Student Kenzie Young said the decision will not affect her, but that she feels sorry for younger students who won't get to play in WPIAL playoff games.
Rivalries and traditions will be lost, she said.
“None of us athletes had any say in it, nor were we really informed,” Young said, echoing parents who have said they were “blindsided” by the decision.
Alumna Paula McCorkle, who said she was speaking for her younger brother, said she is grateful for having played in the competitive WPIAL.
“It's not like Leechburg can't be competitive,” she said, adding that the district's teams haven't done all that well in games they previously played against Heritage Conference schools.
Nicholas Yurjevich said not having the love and support of family and friends at his games would be “heartbreaking.”
“When I was young, I was taught winning is not everything,” he said. “Winning does not mean much to me. I play for the love of the game.”
Antonio Yurjevich said he is a high honor roll student and takes school seriously.

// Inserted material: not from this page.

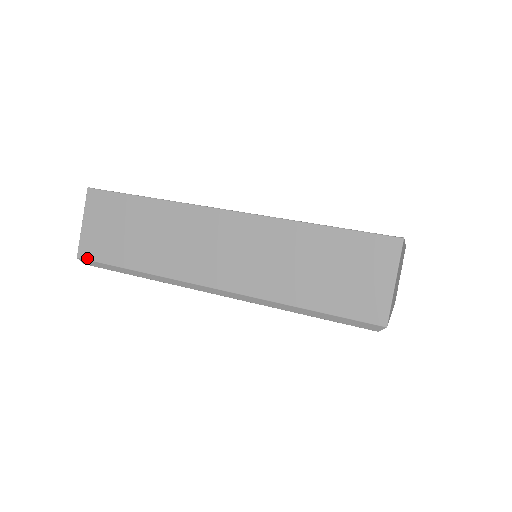
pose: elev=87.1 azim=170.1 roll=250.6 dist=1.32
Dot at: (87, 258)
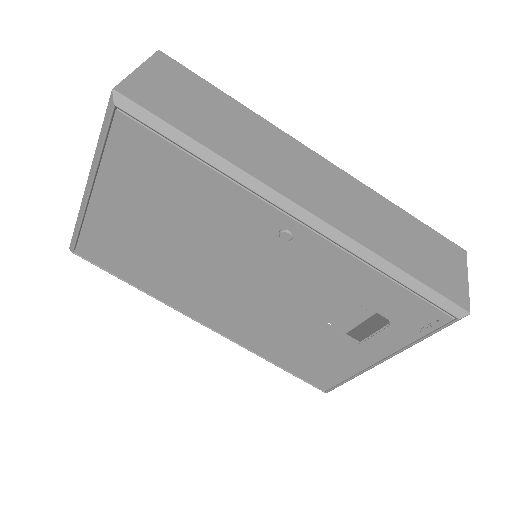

Longer travel times will affect his studies.
“I am a student-athlete, and moving to the Heritage Conference will not benefit me,” he said.
Attorney Chuck Pascal, a candidate for school board this year, faulted the board for how it made its decision.
“You didn't sell it,” he said. “There was no educating the public. There was no getting input from the community.”
Pascal said the board should have put the pros and cons before the public, and listened to concerns. The board may have made a different decision or convinced the public that it was the right one.
“You're convinced that you're right,” he said. “But you're here to listen to the public.”
The school board was heading toward ending its meeting, and only responded after a resident, Tina Burtick of Leechburg, rose and spoke out of order. That the board said nothing in response did not sit well with her.
“I think they're owed more than that,” she said. The school board “owes these people some type of explanation.”
Only board members Neill Brady and Terry Knepshield spoke, their comments primarily countering residents' claims and concerns that longer travel times to Heritage Conference schools would hurt students' studies.
Brady reiterated administrators' claims that the district's teams will be more competitive in the Heritage Conference, which he expects will increase student involvement in sports.
Knepshield argued that the difference in travel distance from WPIAL schools to those of the Heritage Conference is not that significant.
Some students reacted by declaring they'd leave the district: “Freeport — here I come,” said one. “Kiski — here I come,” said another.
The school board voted in March to move the district's seven sports teams to the Heritage Conference starting with the 2014-15 school year.
The WPIAL has already approved Leechburg Area's departure, and District 6 of the PIAA, of which the Heritage Conference is a part, voted Monday to accept Leechburg Area.
The PIAA board of directors must still vote on approving Leechburg Area's move. It meets May 22 and 23 in Mechanicsburg.
Approval will complete the transition.